- [INSTRUCTION]: Pictures are to be omitted, and every entry below is to be restated exactly.

- [SUPPLIED RECORDS]:
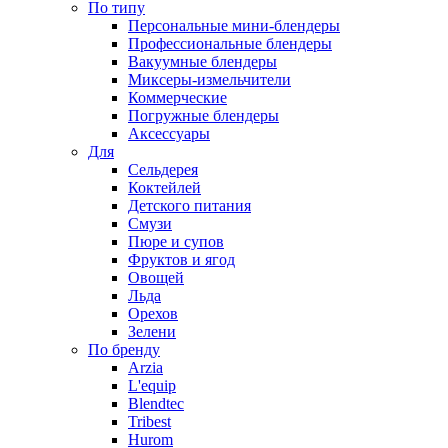
По типу
Персональные мини-блендеры
Профессиональные блендеры
Вакуумные блендеры
Миксеры-измельчители
Коммерческие
Погружные блендеры
Аксессуары
Для
Сельдерея
Коктейлей
Детского питания
Смузи
Пюре и супов
Фруктов и ягод
Овощей
Льда
Орехов
Зелени
По бренду
Arzia
L'equip
Blendtec
Tribest
Hurom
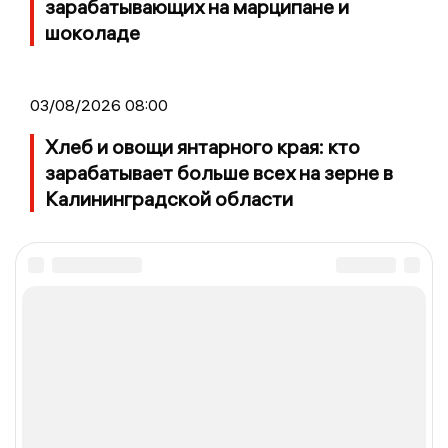
зарабатывающих на марципане и
шоколаде
03/08/2026 08:00
Хлеб и овощи янтарного края: кто
зарабатывает больше всех на зерне в
Калининградской области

- [WRITTEN ANSWER]:
По типу
Персональные мини-блендеры
Профессиональные блендеры
Вакуумные блендеры
Миксеры-измельчители
Коммерческие
Погружные блендеры
Аксессуары
Для
Сельдерея
Коктейлей
Детского питания
Смузи
Пюре и супов
Фруктов и ягод
Овощей
Льда
Орехов
Зелени
По бренду
Arzia
L'equip
Blendtec
Tribest
Hurom
зарабатывающих на марципане и
шоколаде
03/08/2026 08:00
Хлеб и овощи янтарного края: кто
зарабатывает больше всех на зерне в
Калининградской области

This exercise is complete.